When I took over the league a little more than one year ago, it was a different place. It had no name. The teams were all identified solely by the colors they wore and the school on the front of their jerseys. The first game I ever oversaw ended with a tight scoreline. It also ended with a fight — caused by students who weren't part of the league — that nearly derailed the entire 2016 season. There was enmity in the league. A deep divide between two of the schools we served. One that affected four of our six teams; more than half of our students.

A handful of players quit the league after the dust up. Some were frustrated by the rivalry, others were upset that their friends has been suspended because of the conflict. It was difficult to keep teams together and on the field, and distrust grew between the students.

The league eventually turned around, and those same schools played a clean, fair match in last year's championship. They played with (com)passion and shook hands like gentlemen when the game was over. Something was changing, and we wanted to accelerate the shift in culture that was brewing around the league. That's when Coach Girau pitched the greatest idea in the short history of Liga HEB.

“We should have an All Star game.”

Come Together, Grow Together

Coaches from all three schools work together to create Liga HEB's  All Star Rosters. (Photo by John Baumann, Central Junior High)

We had a lot to do in our first offseason together, but the All Star Game was my favorite project. This is a chance for us to use the Beautiful Game to build bridges between students who are different from each other, but who share a love (and a talent) for soccer. That's what Liga HEB is all about! Together with coaches from across the league, we developed a system that effectively mixes students from all three schools onto two rosters of seventeen players each.

Each coach made a list of five deserving players from their club, generating a pool of 30 field players. Each school nominated their best goalkeeper, and the 34th and final draft slot was awarded to a ‘keeper based on committee nomination. The coaches were then split into two staffs of three men — with one from each school on each staff — and assigned an All-Star Team, either HEB Green or HEB White.

The opposing coaching staffs took turns selecting their lineups from the field player pool, with HEB Green selecting first.
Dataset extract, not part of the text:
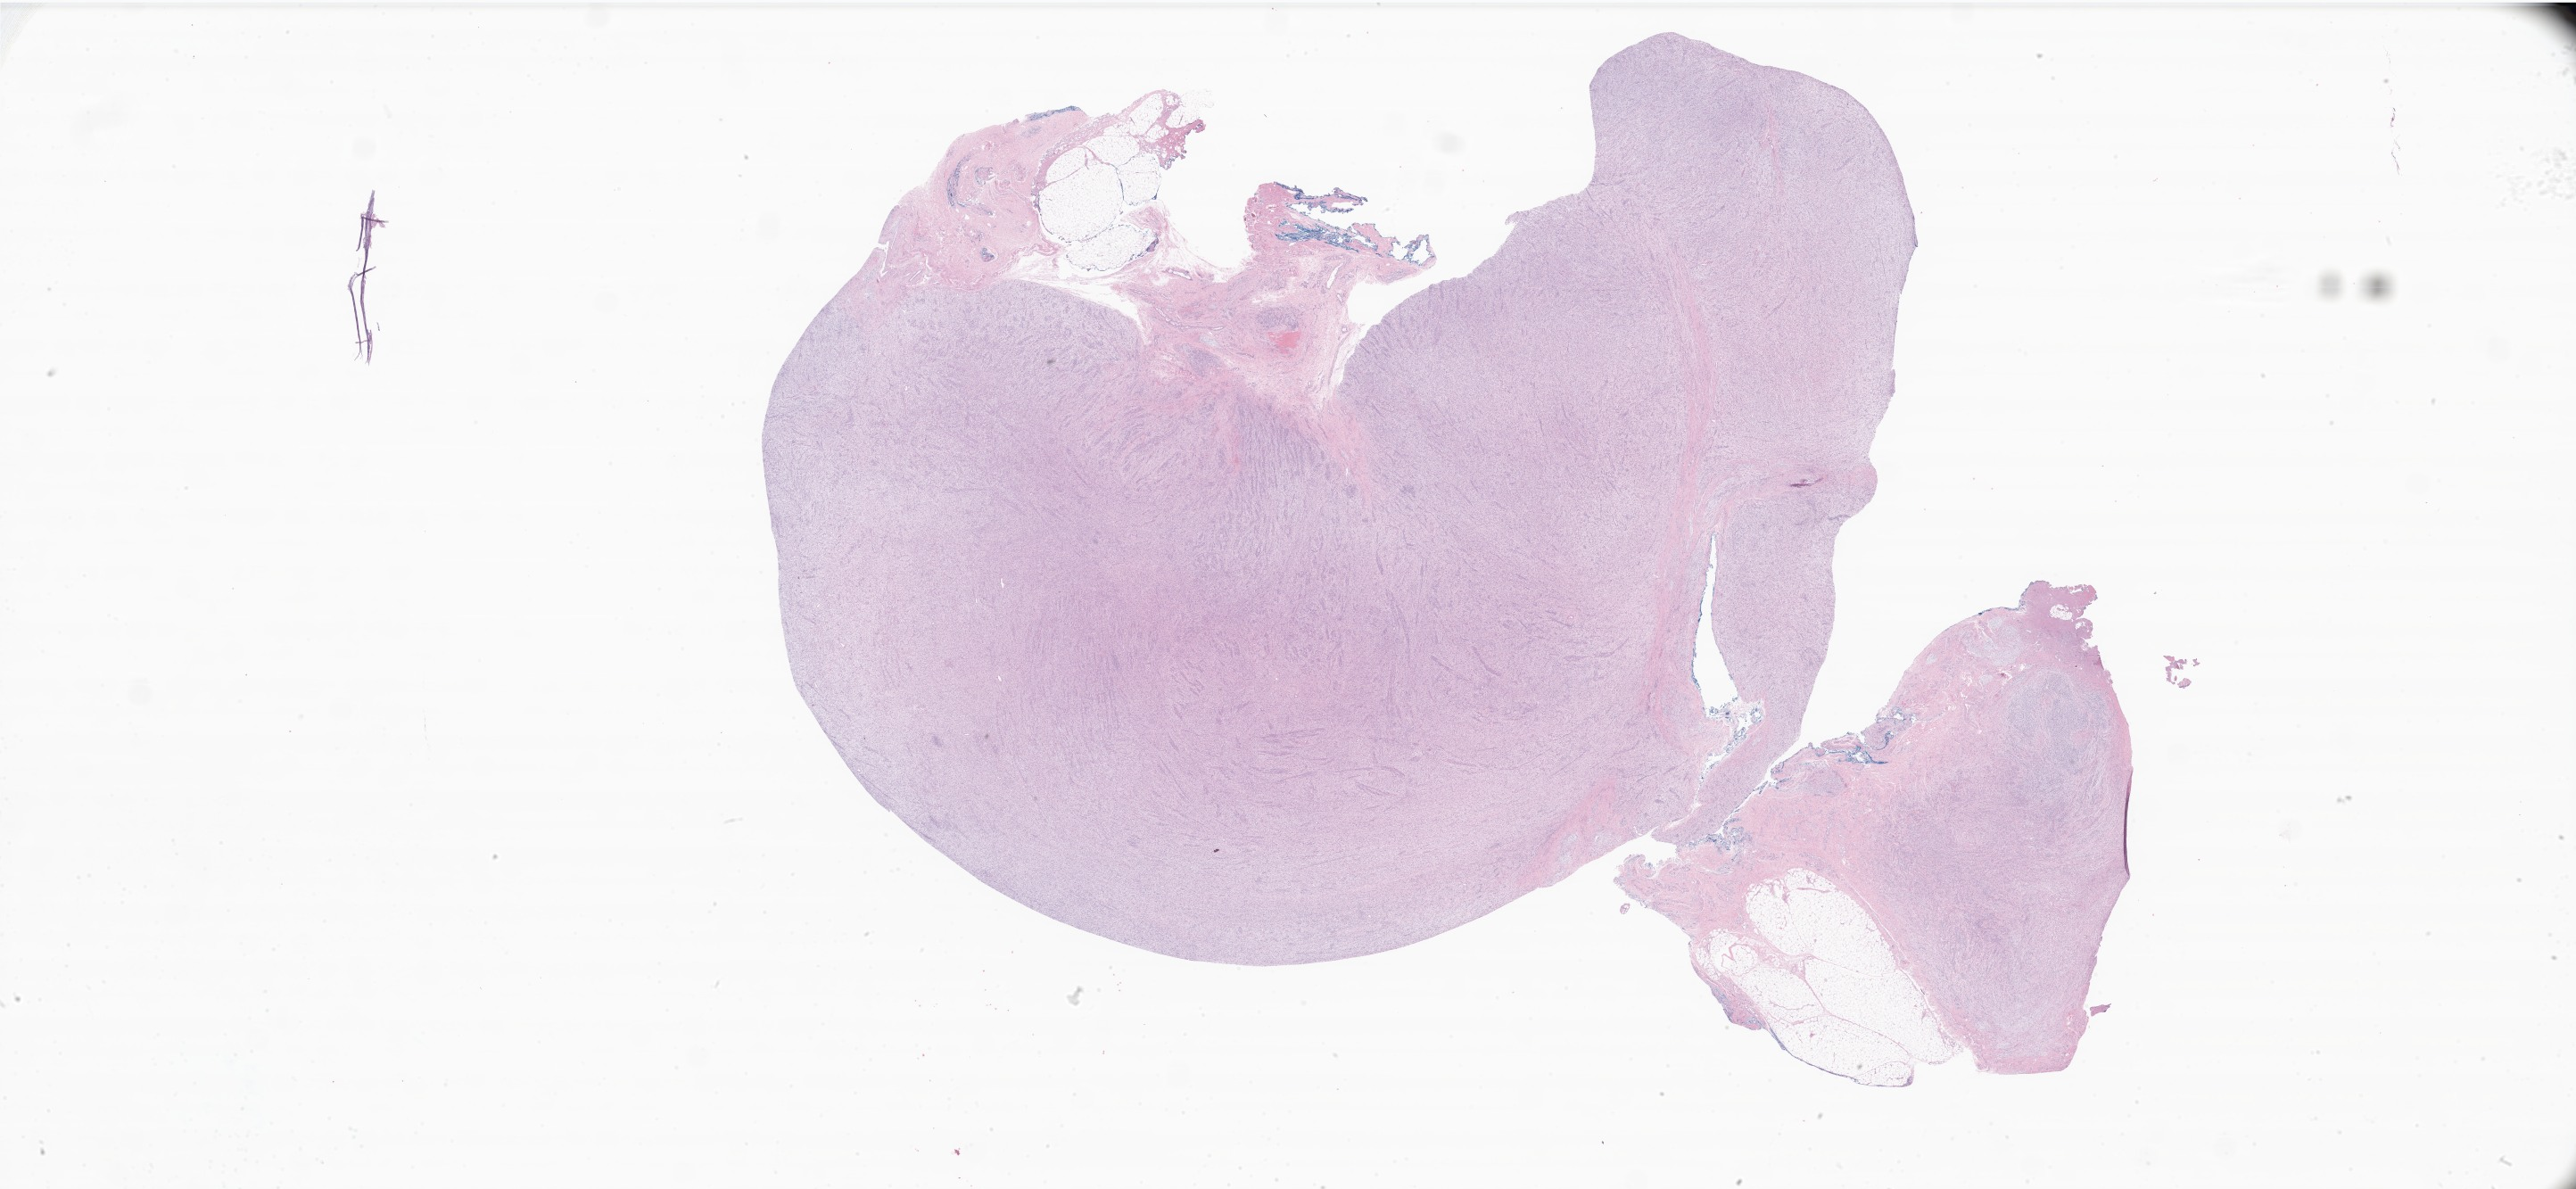
Whole-slide image, haematoxylin and eosin stain of tumor tissue from the soft tissues of head and neck, a low-resolution overview of the entire scanned area, about 48.7 x 22.5 mm; formalin-fixed paraffin-embedded section. Patient: male, age 188 days.
Tissue or organ of origin (case record): connective, subcutaneous and other soft tissues of head, face, and neck. Recorded diagnosis: Rhabdomyosarcoma, NOS.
By rule, no team could select more than two players from any club until starting lineups were locked in. Thus, neither All Star lineup skews heavily toward a particular campus. Once the first 24 players were taken, the draft order switched. HEB White made the first selection out of the final 6 field players in the draft. They also got first choice of goalkeepers.

The Rosters

Players from Hurst Junior High huddle up after their match against one another in Week 5. (Photo by Steven A Jones, 6 Stones)

Both sets of coaches had a clear vision for their squad during the draft, and while each side got hold of a few proven goal-scorers, their tactics couldn't be more different.

HEB Green will live and die by the midfield. The Green staff is likely to adopt a 3-5-2 formation, emphasizing possession passing. Coach Girau, who takes the reigns for Green because his Raiders United squad sits at the top of the league table, seized the chance to keep a group of his players together in the center of the field during the draft. His early selections were all midfield players, starting with a duo from RUFC and capped off with a Hurst City winger. Raiders and Hurst City train together after school, so the core of Green's midfield platoon will have chemistry from the moment they hit the field.

Meanwhile, HEB White put together a formidable defend-and-respond lineup. Coaches Bean and Dobbs, whose clubs are in a virtual tie for second place in the league, head up a staff that leans toward the traditional 4-4-2. They drafted with an eye for defense and finishing, splitting their early picks between the league's leading scorers and the sturdiest defenders from each of four different clubs. White will look to spend the game smothering their opponents defensively, then springing a group of skillful, speedy strikers on the counter-attack.

All told, the first All Star match in Liga HEB history looks to be an explosive affair. With so much talent on the field, team success will depend on the individual interpersonal skills that players have been developing since the preseason. That's exactly what we want to see.